1990 yılına geldiğimizde, kule hâlâ 5,5° eğilmiş durumdaydı ve bu nedenle halka kapatılmıştı. Yapının stabilizasyonu için bir dizi başarısız denemeden sonra mühendisler, “toprak çıkarma” yöntemini denemeye karar verdiler.

Kulenin dik bir konuma getirilmesi amacıyla, çelik kablolar kullanılmadan önce kuzey tarafının altından iki kamyon dolusu toprak çıkarıldı. Bu yöntem etkili oldu; ancak ekip, kuzey tarafındaki su tablasının yüksek olması nedeniyle kış yağmurları sırasında yapının daha da eğildiğini fark etti. Bu durumu düzeltmek için, suyun kuyulara akabilmesi ve temelin sabit kalabilmesi adına kanalizasyon sistemleri kazılması gerekti.

Proje, 2001 yılında kule 38 cm yani 0,5° ölçüsünde düzleştirilerek tamamlandı ve o zamandan beri kule, kendini düzeltme sürecine devam ediyor.
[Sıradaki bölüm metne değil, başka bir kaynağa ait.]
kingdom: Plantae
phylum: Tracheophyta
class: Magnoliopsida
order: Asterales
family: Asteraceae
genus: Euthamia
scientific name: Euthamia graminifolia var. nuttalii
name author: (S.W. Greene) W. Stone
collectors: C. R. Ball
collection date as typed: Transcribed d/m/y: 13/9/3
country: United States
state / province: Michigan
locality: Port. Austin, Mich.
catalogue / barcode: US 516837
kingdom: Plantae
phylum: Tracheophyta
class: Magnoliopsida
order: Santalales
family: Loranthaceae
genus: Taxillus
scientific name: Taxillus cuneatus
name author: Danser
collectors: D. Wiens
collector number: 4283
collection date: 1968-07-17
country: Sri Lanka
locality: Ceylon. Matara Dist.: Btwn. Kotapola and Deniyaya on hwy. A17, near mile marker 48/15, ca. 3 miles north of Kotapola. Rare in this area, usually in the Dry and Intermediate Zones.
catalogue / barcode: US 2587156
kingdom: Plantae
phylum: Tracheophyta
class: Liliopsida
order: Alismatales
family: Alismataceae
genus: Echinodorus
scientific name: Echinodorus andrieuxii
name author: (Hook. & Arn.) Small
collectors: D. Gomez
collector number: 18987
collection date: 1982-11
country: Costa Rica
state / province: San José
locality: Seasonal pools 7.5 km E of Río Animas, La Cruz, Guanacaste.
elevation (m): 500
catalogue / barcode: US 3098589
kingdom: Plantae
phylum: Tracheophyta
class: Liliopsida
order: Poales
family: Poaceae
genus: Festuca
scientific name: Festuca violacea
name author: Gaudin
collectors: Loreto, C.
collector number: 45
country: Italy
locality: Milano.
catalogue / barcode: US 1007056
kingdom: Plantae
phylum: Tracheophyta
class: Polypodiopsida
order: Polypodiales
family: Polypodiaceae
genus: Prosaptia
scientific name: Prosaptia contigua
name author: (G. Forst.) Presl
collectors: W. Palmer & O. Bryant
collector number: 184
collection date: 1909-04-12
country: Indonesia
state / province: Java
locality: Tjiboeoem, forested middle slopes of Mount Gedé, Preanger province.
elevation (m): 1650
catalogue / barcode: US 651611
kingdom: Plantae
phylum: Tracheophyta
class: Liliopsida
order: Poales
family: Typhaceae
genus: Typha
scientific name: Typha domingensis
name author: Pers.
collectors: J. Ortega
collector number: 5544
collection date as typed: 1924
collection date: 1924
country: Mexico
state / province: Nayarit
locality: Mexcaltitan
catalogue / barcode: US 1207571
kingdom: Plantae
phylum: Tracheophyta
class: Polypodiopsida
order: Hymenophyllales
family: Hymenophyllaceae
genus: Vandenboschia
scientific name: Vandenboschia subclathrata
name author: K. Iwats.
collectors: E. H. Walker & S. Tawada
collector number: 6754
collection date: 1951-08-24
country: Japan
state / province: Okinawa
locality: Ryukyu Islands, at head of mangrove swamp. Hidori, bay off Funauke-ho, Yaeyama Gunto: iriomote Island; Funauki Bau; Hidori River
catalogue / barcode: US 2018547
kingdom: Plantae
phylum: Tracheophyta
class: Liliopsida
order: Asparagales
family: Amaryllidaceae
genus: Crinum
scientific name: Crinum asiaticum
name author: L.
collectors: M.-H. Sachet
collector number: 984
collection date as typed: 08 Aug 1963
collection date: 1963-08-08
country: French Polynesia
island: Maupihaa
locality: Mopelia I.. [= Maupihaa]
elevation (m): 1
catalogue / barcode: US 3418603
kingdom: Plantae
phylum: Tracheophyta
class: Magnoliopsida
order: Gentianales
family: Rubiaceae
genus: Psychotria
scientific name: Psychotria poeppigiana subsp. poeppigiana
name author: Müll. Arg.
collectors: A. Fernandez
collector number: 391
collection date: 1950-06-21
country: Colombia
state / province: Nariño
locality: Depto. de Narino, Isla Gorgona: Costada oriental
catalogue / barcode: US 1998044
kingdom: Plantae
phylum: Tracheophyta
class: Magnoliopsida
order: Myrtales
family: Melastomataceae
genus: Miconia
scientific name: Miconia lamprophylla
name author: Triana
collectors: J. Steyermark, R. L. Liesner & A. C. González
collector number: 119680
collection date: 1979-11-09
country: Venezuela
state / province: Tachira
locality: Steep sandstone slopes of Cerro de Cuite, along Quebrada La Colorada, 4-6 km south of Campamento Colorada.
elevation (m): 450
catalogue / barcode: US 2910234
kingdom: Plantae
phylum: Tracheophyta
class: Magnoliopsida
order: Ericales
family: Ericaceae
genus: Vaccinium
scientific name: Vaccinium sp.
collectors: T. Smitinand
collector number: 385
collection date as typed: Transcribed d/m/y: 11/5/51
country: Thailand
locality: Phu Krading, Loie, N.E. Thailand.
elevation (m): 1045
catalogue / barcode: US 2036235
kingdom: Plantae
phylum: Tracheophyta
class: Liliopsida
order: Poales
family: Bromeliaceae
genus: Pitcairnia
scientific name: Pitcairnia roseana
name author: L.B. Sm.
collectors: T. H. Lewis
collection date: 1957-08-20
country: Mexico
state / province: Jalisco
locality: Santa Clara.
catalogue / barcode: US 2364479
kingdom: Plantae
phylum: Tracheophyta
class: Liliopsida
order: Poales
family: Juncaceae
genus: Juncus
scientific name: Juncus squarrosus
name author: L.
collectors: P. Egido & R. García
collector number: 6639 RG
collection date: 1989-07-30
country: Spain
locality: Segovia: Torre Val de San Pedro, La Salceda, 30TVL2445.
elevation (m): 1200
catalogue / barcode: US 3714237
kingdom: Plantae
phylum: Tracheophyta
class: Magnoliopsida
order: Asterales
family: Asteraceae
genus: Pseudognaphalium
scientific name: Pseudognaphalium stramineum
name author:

ANSA’ya göre, uzmanlar 2005 yılında yapılan bir sağlık kontrolünde kulenin, önümüzdeki 300 yıl boyunca güvenli olacağına dair görüş bildirdiler. 2013 yılında yapılan bir başka kontrol ise, ünlü yapının 2001 yılından bu yana dikey olarak yaklaşık 2,5 cm düzleştiğini gösterdi. 2018 yılında OPA tarafından gerçekleştirilen bir inceleme, kulenin 2001’den bu yana toplamda 4 cm düzleştiğini ortaya koydu.